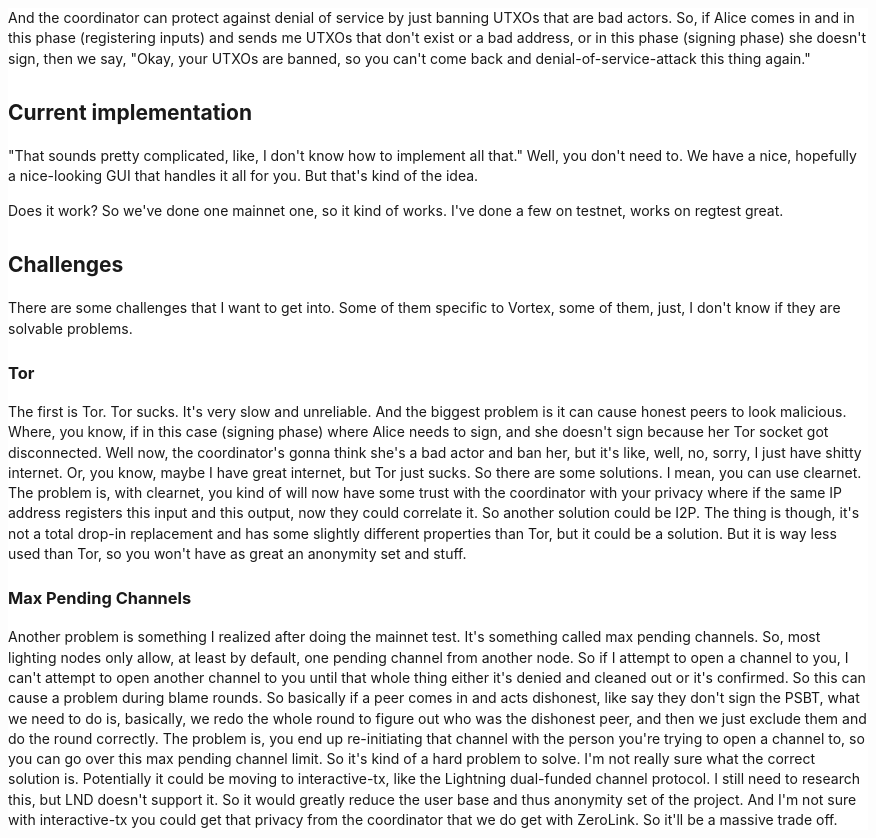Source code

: And the coordinator can protect against denial of service by just banning UTXOs that are bad actors.
So, if Alice comes in and in this phase (registering inputs) and sends me UTXOs that don't exist or a bad address, or in this phase (signing phase) she doesn't sign, then we say, "Okay, your UTXOs are banned, so you can't come back and denial-of-service-attack this thing again."

## Current implementation

"That sounds pretty complicated, like, I don't know how to implement all that."
Well, you don't need to.
We have a nice, hopefully a nice-looking GUI that handles it all for you.
But that's kind of the idea.

Does it work?
So we've done one mainnet one, so it kind of works.
I've done a few on testnet, works on regtest great.

## Challenges

There are some challenges that I want to get into.
Some of them specific to Vortex, some of them, just, I don't know if they are solvable problems.

### Tor

The first is Tor.
Tor sucks.
It's very slow and unreliable.
And the biggest problem is it can cause honest peers to look malicious.
Where, you know, if in this case (signing phase) where Alice needs to sign, and she doesn't sign because her Tor socket got disconnected.
Well now, the coordinator's gonna think she's a bad actor and ban her, but it's like, well, no, sorry, I just have shitty internet.
Or, you know, maybe I have great internet, but Tor just sucks.
So there are some solutions.
I mean, you can use clearnet.
The problem is, with clearnet, you kind of will now have some trust with the coordinator with your privacy where if the same IP address registers this input and this output, now they could correlate it.
So another solution could be I2P.
The thing is though, it's not a total drop-in replacement and has some slightly different properties than Tor, but it could be a solution.
But it is way less used than Tor, so you won't have as great an anonymity set and stuff.

### Max Pending Channels

Another problem is something I realized after doing the mainnet test.
It's something called max pending channels.
So, most lighting nodes only allow, at least by default, one pending channel from another node.
So if I attempt to open a channel to you, I can't attempt to open another channel to you until that whole thing either it's denied and cleaned out or it's confirmed.
So this can cause a problem during blame rounds.
So basically if a peer comes in and acts dishonest, like say they don't sign the PSBT, what we need to do is, basically, we redo the whole round to figure out who was the dishonest peer, and then we just exclude them and do the round correctly.
The problem is, you end up re-initiating that channel with the person you're trying to open a channel to, so you can go over this max pending channel limit.
So it's kind of a hard problem to solve.
I'm not really sure what the correct solution is.
Potentially it could be moving to interactive-tx, like the Lightning dual-funded channel protocol.
I still need to research this, but LND doesn't support it.
So it would greatly reduce the user base and thus anonymity set of the project.
And I'm not sure with interactive-tx you could get that privacy from the coordinator that we do get with ZeroLink.
So it'll be a massive trade off.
━━━
## JOB ITEM
Extract every line of the Vortex transcript above, word for word, and leave the pictures out of your answer.

## SOLUTION TO THE EXERCISE
Source code

: And the coordinator can protect against denial of service by just banning UTXOs that are bad actors.
So, if Alice comes in and in this phase (registering inputs) and sends me UTXOs that don't exist or a bad address, or in this phase (signing phase) she doesn't sign, then we say, "Okay, your UTXOs are banned, so you can't come back and denial-of-service-attack this thing again."

## Current implementation

"That sounds pretty complicated, like, I don't know how to implement all that."
Well, you don't need to.
We have a nice, hopefully a nice-looking GUI that handles it all for you.
But that's kind of the idea.

Does it work?
So we've done one mainnet one, so it kind of works.
I've done a few on testnet, works on regtest great.

## Challenges

There are some challenges that I want to get into.
Some of them specific to Vortex, some of them, just, I don't know if they are solvable problems.

### Tor

The first is Tor.
Tor sucks.
It's very slow and unreliable.
And the biggest problem is it can cause honest peers to look malicious.
Where, you know, if in this case (signing phase) where Alice needs to sign, and she doesn't sign because her Tor socket got disconnected.
Well now, the coordinator's gonna think she's a bad actor and ban her, but it's like, well, no, sorry, I just have shitty internet.
Or, you know, maybe I have great internet, but Tor just sucks.
So there are some solutions.
I mean, you can use clearnet.
The problem is, with clearnet, you kind of will now have some trust with the coordinator with your privacy where if the same IP address registers this input and this output, now they could correlate it.
So another solution could be I2P.
The thing is though, it's not a total drop-in replacement and has some slightly different properties than Tor, but it could be a solution.
But it is way less used than Tor, so you won't have as great an anonymity set and stuff.

### Max Pending Channels

Another problem is something I realized after doing the mainnet test.
It's something called max pending channels.
So, most lighting nodes only allow, at least by default, one pending channel from another node.
So if I attempt to open a channel to you, I can't attempt to open another channel to you until that whole thing either it's denied and cleaned out or it's confirmed.
So this can cause a problem during blame rounds.
So basically if a peer comes in and acts dishonest, like say they don't sign the PSBT, what we need to do is, basically, we redo the whole round to figure out who was the dishonest peer, and then we just exclude them and do the round correctly.
The problem is, you end up re-initiating that channel with the person you're trying to open a channel to, so you can go over this max pending channel limit.
So it's kind of a hard problem to solve.
I'm not really sure what the correct solution is.
Potentially it could be moving to interactive-tx, like the Lightning dual-funded channel protocol.
I still need to research this, but LND doesn't support it.
So it would greatly reduce the user base and thus anonymity set of the project.
And I'm not sure with interactive-tx you could get that privacy from the coordinator that we do get with ZeroLink.
So it'll be a massive trade off.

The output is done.